Introduction

As we shall see in Chapter 5, the outbursts of symbiotic stars are very exciting events which last from a few weeks to many decades. The appearance of P Cygni-like emission line profiles in the early stages of these outbursts is naturally explained by mass ejection at a velocity of ≈100 km s−1 (e.g., Beals 1951), suggesting that some type of explosive event causes the 2–7 mag increases in brightness (cf. Figures 1.1 and 5.1–5.3). Spectroscopic observations generally show A or F-type supergiant absorption features at maximum visual light (e.g., Belyakina 1979), which diminish in intensity shortly thereafter. In this respect, symbiotics resemble classical novae, which also have A or Ftype spectra near visual maximum (Payne-Gaposchkin 1957). A few systems tend to resemble planetary nebulae at maximum, with fairly prominent Wolf-Rayet emission features pointing to rapid mass ejection via a stellar wind (Thackeray 1977).

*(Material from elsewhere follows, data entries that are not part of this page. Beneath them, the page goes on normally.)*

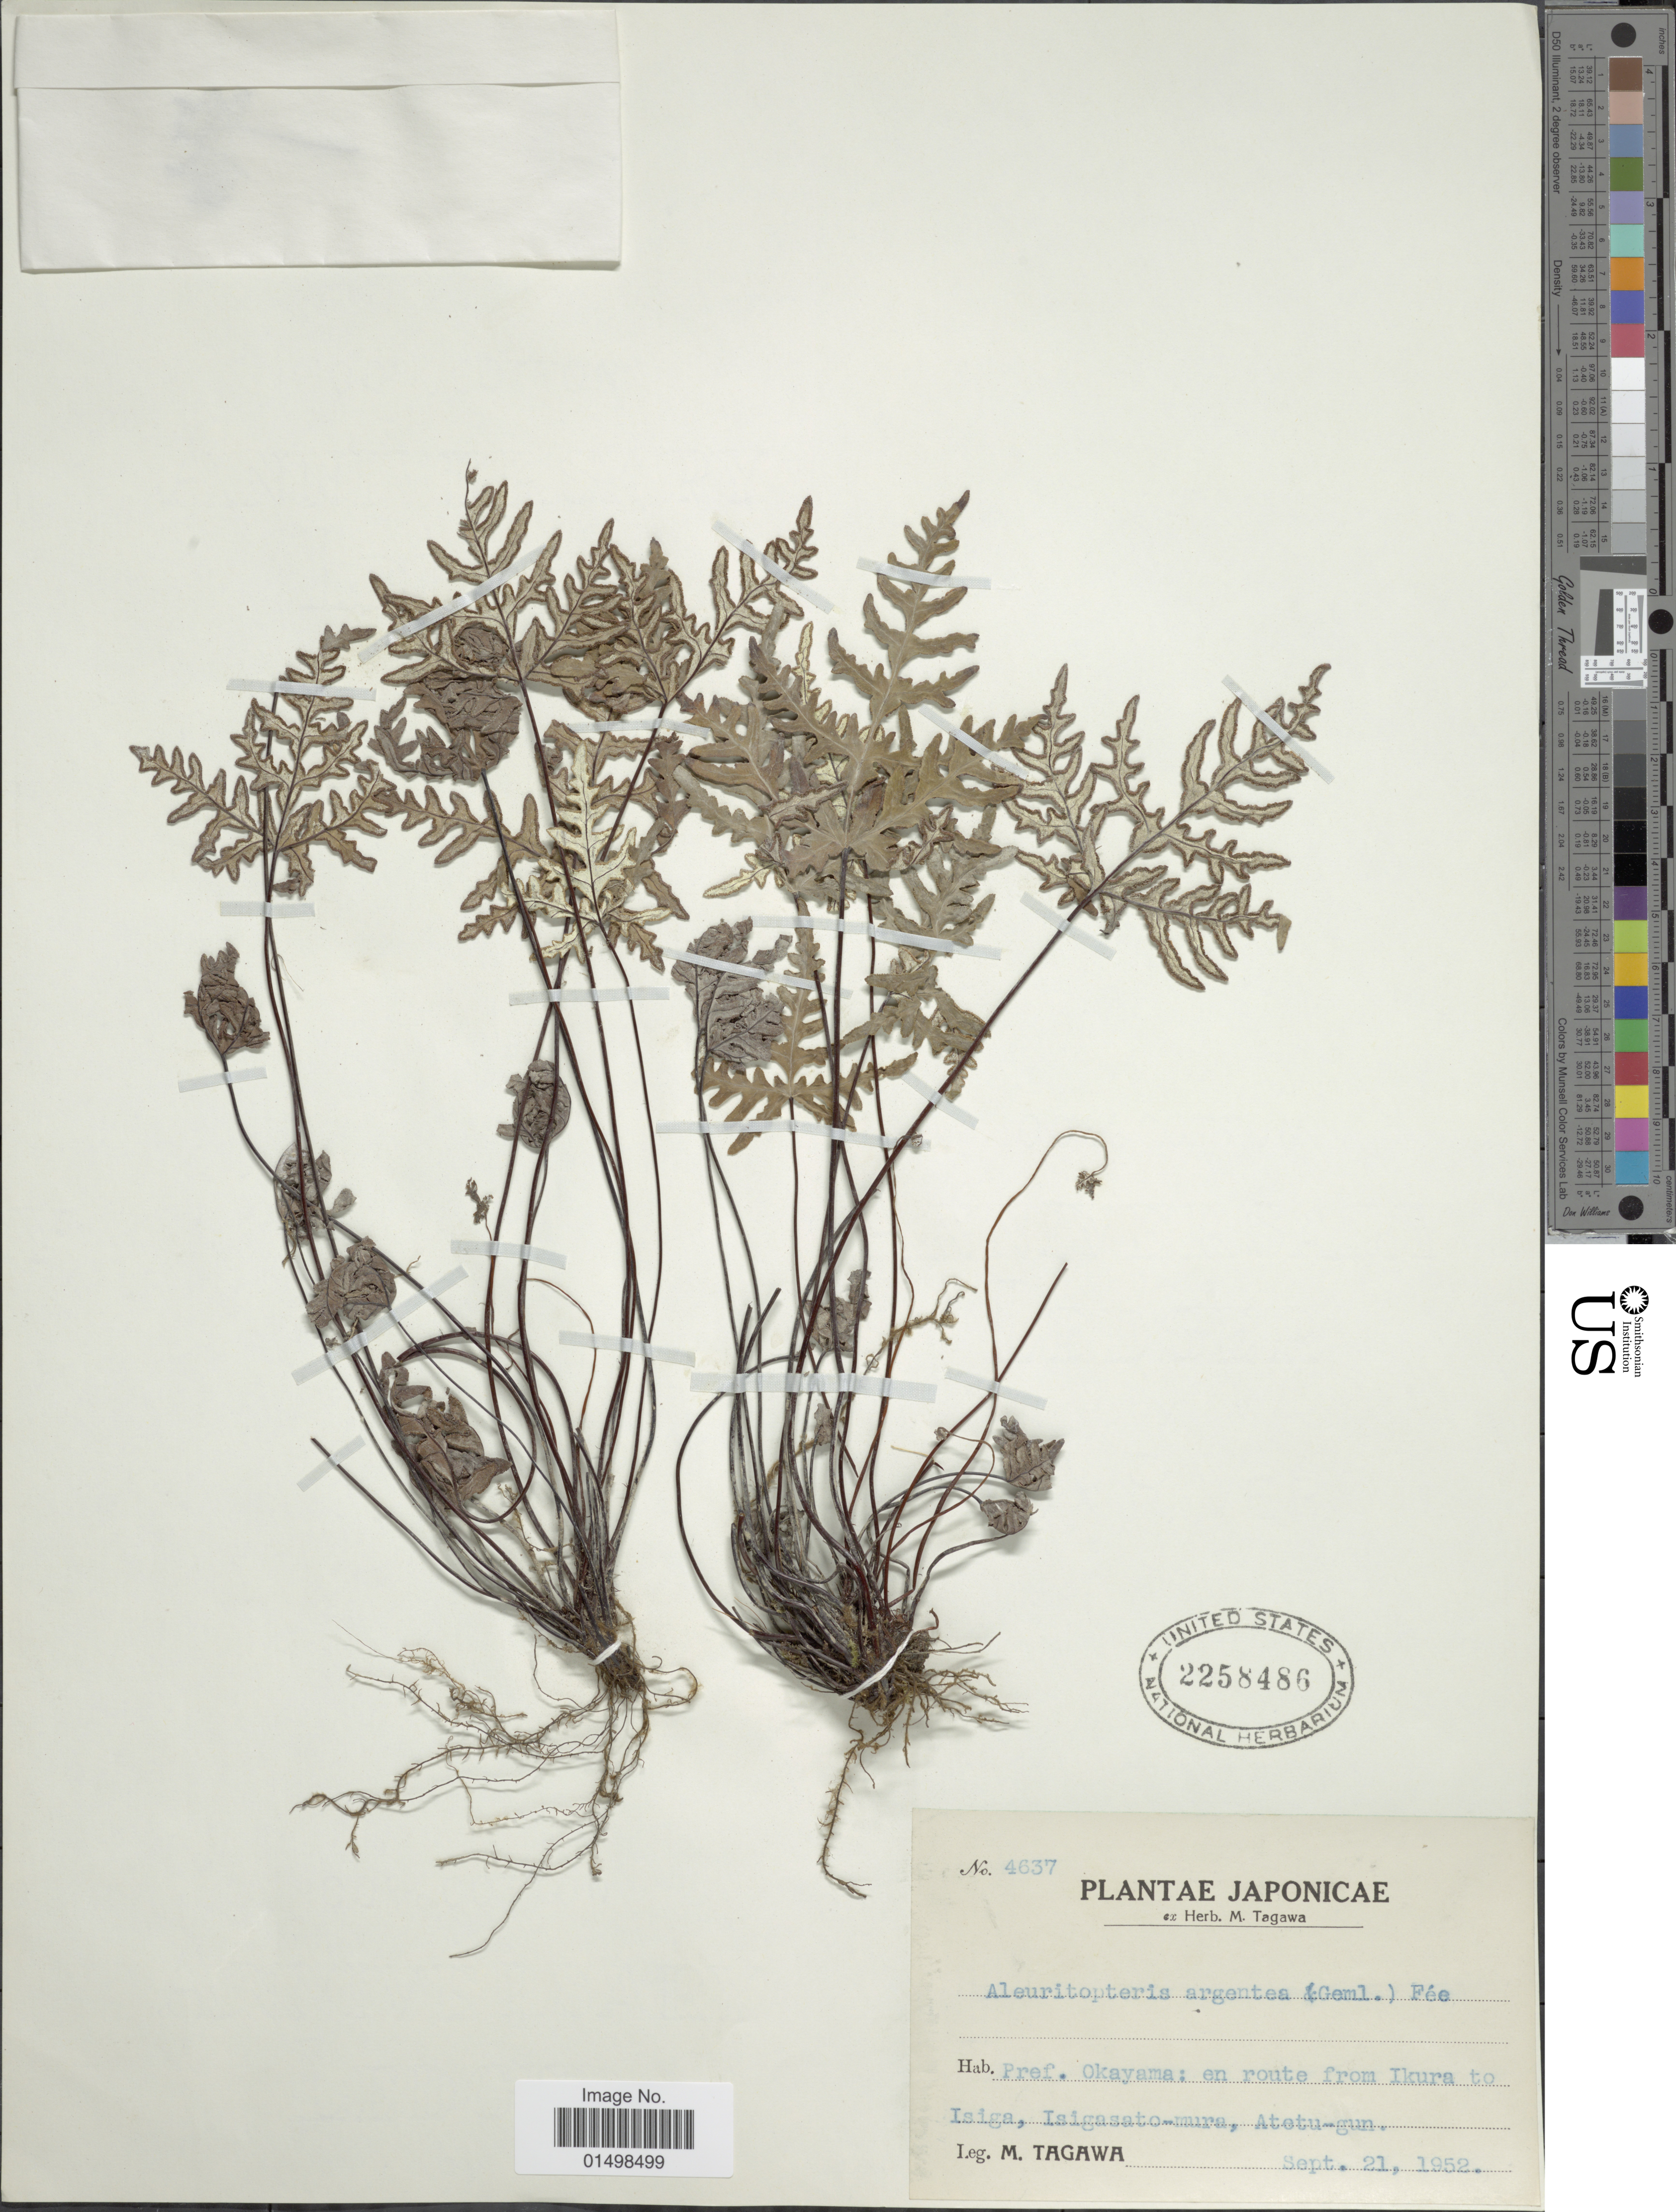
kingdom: Plantae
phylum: Tracheophyta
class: Polypodiopsida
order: Polypodiales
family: Pteridaceae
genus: Aleuritopteris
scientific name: Aleuritopteris argentea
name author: (S.G. Gmel.) Fée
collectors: M. Tagawa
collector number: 4637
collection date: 1952-09-21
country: Japan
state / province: Okayama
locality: Pref. Okayama: en route from Ikura to Isiga, Isigasato-mira, Atotu-gun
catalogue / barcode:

With the development of the binary model by Berman and Hogg in the 1930's, the outburst was presumed to be associated with the hot component, although the nature of the instability was left to the imagination. Once single-star models were developed for quiescent symbiotic stars, mechanisms were proposed in which such an object could undergo multiple outbursts. Bruce (1955, 1956) likened symbiotics to tremendous thunderstorms, with outbursts resulting from electrical discharges in the extended atmosphere of an evolved red giant. Gauzit (1955), a champion of the coronal model, postulated that scaled-up versions of solar flares would explain the behavior of eruptive symbiotics, an interpretation supported by Aller and Menzel.